# WRITTEN REQUEST 1
In the excerpt on digital humanities teaching, what does Brett D. Hirsch say the project form introduces?

While scholarship on pedagogy in digital humanities has been growing, its focus has largely been on graduate and, to a lesser extent, undergraduate education. Yet, digital humanities pedagogy—namely its value for cultivating 21st century literacies tied to the production of knowledge and the ability to interpret digital media and computation—is as valuable, this panel argues, for middle- and high- school students as it is in higher education. Given that we are pursuing what Matthew Kirschenbaum describes as forms of "scholarship and pedagogy that are bound up with infrastructure in ways that are deeper and more explicit than we are generally accustomed to" (60), this panel examines the work of instructors who are beginning to plant the seeds of these new “customs” early on in humanities and social science training.

Using digital humanities pedagogy in the middle- and high-school classroom, panelists argue, can redress gaps in these literacies. It enables students, as Mark Sample suggests, “[to think] through their engagement with seemingly incongruous materials, developing a critical thinking practice about process and product” (405). In this way, the approaches to digital humanities pedagogy in middle and high schools articulated by panelists are not an attempt to teach students particular technical skills, applications, or platforms. Rather, this pedagogical approach enables students to envision a relationship between themselves and knowledge production.

The approaches to digital humanities voiced in this panel are rooted in digital humanities pedagogies in higher education, particularly project-based approaches to humanities knowledge that foster collaboration. As Tanya Clement has argued:

Like pedagogy intended to teach students to read more critically, project-based learning in digital humanities demonstrates that when students learn how to study digital media, they are learning how to study knowledge production as it is represented in symbolic constructs that circulate within information systems that are themselves a form of knowledge production. (366)

In the case studies and pedagogical approaches discussed by panelists, the project form complements more traditional forms of knowledge production and evaluation in the classroom. As Brett D. Hirsch argues, this “introduces a new mode of work that emphasizes collectivity and collaboration in the pursuit and creation of new knowledge” (16). While these new modes can be linked to participatory forms of culture, made possible by low barriers for civic engagement and creative expression online (Jenkins et al. 9), panelists make the case for greater attention to pedagogies that offer instruction to middle- and high-school students in collaborative production.

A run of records
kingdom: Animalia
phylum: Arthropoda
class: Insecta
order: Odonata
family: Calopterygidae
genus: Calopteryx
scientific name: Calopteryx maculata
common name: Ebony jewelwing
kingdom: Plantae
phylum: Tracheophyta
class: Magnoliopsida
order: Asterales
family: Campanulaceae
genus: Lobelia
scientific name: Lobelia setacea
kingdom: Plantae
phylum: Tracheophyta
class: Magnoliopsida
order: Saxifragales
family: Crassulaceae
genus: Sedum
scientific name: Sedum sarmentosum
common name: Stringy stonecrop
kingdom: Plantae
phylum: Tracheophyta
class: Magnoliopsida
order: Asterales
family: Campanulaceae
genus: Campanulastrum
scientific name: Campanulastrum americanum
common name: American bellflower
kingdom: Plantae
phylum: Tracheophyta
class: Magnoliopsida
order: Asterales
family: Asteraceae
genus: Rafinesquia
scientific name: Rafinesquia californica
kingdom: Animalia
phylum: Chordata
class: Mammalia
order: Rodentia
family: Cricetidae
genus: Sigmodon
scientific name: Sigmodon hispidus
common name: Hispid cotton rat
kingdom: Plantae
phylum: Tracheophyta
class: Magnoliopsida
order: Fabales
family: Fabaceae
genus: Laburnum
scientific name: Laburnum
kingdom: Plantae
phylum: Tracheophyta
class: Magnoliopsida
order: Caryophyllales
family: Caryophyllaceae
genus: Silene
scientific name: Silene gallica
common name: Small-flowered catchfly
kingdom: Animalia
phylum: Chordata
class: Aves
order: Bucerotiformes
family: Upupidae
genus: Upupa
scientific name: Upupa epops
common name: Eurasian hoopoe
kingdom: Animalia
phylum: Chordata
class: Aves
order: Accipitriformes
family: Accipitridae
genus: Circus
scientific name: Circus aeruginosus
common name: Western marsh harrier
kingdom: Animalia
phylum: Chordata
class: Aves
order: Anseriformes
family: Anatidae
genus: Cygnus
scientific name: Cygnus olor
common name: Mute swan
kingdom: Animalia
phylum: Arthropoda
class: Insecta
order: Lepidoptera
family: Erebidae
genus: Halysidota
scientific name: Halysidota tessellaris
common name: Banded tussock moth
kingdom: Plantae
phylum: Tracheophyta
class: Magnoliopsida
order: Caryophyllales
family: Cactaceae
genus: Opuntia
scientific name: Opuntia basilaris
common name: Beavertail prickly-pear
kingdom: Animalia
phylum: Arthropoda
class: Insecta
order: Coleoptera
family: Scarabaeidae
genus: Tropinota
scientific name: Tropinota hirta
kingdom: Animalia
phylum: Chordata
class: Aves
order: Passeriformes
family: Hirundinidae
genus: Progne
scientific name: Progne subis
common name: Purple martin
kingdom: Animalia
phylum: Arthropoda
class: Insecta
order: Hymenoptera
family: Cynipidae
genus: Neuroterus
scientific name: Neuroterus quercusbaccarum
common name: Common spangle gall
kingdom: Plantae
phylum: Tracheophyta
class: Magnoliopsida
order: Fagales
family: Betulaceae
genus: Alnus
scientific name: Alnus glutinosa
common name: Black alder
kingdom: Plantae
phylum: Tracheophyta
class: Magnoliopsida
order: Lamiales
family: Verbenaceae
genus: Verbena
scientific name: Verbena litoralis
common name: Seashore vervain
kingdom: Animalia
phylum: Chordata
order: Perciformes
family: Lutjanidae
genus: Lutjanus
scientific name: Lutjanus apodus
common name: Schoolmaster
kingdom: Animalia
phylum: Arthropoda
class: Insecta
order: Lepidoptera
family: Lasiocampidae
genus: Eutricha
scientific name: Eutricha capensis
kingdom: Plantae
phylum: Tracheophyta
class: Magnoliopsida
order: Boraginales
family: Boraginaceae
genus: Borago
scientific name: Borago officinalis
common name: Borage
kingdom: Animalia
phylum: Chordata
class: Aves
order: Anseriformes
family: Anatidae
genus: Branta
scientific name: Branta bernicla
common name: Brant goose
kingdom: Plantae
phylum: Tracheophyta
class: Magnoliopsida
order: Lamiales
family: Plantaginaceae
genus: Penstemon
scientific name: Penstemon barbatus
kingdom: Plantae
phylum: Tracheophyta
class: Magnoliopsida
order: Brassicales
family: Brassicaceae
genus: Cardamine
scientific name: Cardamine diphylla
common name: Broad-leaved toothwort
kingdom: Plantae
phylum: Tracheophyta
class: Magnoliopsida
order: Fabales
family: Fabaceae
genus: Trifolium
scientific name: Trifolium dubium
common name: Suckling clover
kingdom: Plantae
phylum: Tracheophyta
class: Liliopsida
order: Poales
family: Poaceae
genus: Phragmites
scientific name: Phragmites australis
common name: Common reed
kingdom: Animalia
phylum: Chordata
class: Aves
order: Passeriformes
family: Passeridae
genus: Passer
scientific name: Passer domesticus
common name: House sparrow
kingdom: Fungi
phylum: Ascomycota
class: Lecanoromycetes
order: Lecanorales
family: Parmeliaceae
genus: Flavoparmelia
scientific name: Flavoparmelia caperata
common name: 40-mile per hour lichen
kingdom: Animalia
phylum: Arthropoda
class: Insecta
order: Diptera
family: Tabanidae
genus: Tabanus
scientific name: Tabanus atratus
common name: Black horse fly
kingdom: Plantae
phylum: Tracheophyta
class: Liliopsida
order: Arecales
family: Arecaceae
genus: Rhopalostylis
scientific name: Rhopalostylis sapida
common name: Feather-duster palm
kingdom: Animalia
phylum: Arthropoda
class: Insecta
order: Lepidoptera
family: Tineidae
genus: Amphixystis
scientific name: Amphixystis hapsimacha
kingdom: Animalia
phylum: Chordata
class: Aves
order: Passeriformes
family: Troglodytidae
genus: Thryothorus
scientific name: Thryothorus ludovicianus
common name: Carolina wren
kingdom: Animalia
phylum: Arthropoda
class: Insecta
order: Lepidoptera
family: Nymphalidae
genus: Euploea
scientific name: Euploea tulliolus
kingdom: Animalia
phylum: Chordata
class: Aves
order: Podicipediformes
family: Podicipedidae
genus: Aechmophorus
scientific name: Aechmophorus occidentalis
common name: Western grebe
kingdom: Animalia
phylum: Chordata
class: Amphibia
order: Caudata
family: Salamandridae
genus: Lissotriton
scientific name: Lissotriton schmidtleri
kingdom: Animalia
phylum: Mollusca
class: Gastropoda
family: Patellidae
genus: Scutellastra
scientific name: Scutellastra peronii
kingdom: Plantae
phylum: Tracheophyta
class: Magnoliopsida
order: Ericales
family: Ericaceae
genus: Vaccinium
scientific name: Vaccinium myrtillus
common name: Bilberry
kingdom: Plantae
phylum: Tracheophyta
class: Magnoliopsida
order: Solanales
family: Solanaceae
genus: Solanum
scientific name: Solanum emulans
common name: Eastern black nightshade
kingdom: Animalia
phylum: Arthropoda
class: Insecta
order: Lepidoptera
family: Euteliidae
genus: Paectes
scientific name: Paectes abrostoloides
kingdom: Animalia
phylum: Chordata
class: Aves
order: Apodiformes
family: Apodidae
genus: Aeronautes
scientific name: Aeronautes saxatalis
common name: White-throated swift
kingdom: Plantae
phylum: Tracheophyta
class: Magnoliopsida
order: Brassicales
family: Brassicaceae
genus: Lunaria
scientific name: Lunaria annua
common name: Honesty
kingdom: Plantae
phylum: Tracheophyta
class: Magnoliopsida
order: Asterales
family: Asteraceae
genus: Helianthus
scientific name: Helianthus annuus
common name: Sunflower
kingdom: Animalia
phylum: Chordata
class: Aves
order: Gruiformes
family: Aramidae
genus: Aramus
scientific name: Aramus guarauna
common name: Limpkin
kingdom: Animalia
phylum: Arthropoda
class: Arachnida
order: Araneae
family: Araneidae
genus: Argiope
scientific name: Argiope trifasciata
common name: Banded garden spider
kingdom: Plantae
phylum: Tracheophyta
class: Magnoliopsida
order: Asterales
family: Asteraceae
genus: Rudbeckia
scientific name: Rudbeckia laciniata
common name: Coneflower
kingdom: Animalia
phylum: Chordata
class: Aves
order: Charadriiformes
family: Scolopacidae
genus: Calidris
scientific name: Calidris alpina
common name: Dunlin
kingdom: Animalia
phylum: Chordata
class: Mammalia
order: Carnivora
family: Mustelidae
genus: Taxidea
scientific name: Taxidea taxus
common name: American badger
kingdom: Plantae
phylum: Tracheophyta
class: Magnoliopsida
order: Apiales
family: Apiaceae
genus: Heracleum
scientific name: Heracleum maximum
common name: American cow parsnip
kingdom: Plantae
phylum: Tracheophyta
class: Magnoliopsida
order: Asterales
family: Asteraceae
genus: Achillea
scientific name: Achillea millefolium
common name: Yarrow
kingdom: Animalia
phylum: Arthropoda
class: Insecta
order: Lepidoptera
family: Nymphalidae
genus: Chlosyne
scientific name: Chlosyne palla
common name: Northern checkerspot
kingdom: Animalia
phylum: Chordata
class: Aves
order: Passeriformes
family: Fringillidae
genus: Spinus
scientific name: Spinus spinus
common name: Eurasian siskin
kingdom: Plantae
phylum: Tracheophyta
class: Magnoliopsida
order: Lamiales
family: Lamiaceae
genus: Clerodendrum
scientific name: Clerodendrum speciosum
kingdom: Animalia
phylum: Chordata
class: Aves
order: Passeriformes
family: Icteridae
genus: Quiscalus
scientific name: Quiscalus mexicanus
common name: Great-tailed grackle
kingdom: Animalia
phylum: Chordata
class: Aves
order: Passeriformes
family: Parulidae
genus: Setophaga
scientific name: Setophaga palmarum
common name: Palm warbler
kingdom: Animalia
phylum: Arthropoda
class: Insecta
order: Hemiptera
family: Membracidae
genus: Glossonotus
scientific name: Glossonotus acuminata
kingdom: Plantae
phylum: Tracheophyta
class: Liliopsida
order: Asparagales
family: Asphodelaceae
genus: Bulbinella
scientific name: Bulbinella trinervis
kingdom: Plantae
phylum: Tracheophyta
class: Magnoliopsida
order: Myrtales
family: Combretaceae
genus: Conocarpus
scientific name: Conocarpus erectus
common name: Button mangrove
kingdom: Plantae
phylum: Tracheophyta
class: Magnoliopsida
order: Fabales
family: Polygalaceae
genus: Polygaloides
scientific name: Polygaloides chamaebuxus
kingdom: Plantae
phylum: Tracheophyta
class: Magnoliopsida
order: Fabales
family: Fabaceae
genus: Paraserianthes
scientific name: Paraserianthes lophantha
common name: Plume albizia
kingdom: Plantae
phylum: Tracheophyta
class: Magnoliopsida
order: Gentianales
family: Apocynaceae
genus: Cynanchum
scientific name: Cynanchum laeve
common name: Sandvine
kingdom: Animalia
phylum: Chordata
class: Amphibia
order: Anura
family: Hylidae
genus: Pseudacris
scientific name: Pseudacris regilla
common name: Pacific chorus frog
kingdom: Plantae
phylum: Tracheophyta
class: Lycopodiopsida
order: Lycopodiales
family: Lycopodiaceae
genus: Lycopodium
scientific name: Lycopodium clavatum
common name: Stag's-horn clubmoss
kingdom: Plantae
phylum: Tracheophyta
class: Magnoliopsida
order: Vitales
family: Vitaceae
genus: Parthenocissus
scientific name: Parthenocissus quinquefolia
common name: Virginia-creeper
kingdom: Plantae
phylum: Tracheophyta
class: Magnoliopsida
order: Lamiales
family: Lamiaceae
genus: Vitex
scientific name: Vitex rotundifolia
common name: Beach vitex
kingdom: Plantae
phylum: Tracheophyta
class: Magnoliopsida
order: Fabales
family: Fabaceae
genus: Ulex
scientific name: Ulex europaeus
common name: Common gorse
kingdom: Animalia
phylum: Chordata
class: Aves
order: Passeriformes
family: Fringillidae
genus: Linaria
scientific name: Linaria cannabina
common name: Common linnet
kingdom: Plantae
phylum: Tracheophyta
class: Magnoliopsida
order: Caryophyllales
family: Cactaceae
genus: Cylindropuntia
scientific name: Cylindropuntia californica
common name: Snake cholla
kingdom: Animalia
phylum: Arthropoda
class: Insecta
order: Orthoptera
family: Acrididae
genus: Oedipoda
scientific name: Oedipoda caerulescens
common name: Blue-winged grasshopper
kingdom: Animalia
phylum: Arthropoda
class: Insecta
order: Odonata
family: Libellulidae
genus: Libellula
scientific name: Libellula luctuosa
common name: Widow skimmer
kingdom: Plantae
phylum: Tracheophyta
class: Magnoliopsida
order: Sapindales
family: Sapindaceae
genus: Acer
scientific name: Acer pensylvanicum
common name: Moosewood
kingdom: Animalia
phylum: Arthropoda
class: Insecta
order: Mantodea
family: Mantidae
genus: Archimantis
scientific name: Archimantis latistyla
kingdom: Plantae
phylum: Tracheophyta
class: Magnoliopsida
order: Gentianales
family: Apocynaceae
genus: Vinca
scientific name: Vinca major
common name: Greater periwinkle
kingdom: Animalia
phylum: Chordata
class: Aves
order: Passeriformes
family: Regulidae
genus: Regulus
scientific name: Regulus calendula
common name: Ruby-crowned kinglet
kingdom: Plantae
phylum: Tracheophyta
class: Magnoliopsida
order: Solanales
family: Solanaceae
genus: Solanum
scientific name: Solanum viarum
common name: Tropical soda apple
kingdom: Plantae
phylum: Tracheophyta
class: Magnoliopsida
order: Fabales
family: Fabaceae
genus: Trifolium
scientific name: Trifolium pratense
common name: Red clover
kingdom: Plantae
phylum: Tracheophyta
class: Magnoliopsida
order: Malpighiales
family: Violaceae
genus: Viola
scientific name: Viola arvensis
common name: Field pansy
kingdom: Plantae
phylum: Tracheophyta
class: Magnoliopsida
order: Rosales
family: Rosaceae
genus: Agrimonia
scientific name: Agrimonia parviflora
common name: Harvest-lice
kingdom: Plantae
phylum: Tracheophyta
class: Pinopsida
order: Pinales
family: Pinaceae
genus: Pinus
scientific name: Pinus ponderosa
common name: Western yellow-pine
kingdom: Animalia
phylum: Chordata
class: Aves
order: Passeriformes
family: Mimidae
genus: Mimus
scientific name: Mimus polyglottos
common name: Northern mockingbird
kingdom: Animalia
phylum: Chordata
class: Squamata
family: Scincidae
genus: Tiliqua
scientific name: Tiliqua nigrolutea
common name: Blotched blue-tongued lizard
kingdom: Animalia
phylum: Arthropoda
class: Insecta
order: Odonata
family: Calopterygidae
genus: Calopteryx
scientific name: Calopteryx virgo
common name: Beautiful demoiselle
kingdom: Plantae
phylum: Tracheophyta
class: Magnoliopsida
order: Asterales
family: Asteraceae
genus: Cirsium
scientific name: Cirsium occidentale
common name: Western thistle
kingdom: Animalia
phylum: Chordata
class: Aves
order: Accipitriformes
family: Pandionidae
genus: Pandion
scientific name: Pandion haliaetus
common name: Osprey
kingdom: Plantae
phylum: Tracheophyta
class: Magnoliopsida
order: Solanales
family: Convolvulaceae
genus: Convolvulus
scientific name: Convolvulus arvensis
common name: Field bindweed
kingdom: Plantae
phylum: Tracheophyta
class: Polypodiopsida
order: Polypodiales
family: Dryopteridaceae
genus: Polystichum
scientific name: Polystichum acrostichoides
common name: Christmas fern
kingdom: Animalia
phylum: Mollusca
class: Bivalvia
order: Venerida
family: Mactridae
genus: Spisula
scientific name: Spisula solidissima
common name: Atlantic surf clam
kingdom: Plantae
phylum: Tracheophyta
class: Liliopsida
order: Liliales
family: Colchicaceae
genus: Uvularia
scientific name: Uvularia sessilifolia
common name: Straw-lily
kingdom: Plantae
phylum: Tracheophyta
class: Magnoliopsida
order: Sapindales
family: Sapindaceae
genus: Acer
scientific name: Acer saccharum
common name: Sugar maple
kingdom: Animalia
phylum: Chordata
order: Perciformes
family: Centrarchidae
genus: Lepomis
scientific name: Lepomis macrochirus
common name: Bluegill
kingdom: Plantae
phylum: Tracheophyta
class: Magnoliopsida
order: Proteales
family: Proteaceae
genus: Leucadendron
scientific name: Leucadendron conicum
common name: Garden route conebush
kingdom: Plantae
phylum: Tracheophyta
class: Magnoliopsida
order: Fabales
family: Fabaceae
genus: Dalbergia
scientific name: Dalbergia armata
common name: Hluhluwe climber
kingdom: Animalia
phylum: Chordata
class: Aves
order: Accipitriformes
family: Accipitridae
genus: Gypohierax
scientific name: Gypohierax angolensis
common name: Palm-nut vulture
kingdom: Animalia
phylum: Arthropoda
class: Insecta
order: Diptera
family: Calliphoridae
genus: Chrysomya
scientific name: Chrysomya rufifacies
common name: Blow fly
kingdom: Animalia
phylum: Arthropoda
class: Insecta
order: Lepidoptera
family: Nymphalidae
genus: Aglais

# WRITTEN REQUEST 2
Recast the stretch of the listing from the line containing "genus: Gypohierax" through the end of the listing as a two-column CSV with the columns field and value. Give one row per line, with the field name and its answer each in a single quoted field and any line breaks turned into spaces.

# SOLUTION 1
It introduces a new mode of work that emphasizes collectivity and collaboration in the pursuit and creation of new knowledge.

# SOLUTION 2
field,value
"genus:","Gypohierax"
"scientific name:","Gypohierax angolensis"
"common name:","Palm-nut vulture"
"kingdom:","Animalia"
"phylum:","Arthropoda"
"class:","Insecta"
"order:","Diptera"
"family:","Calliphoridae"
"genus:","Chrysomya"
"scientific name:","Chrysomya rufifacies"
"common name:","Blow fly"
"kingdom:","Animalia"
"phylum:","Arthropoda"
"class:","Insecta"
"order:","Lepidoptera"
"family:","Nymphalidae"
"genus:","Aglais"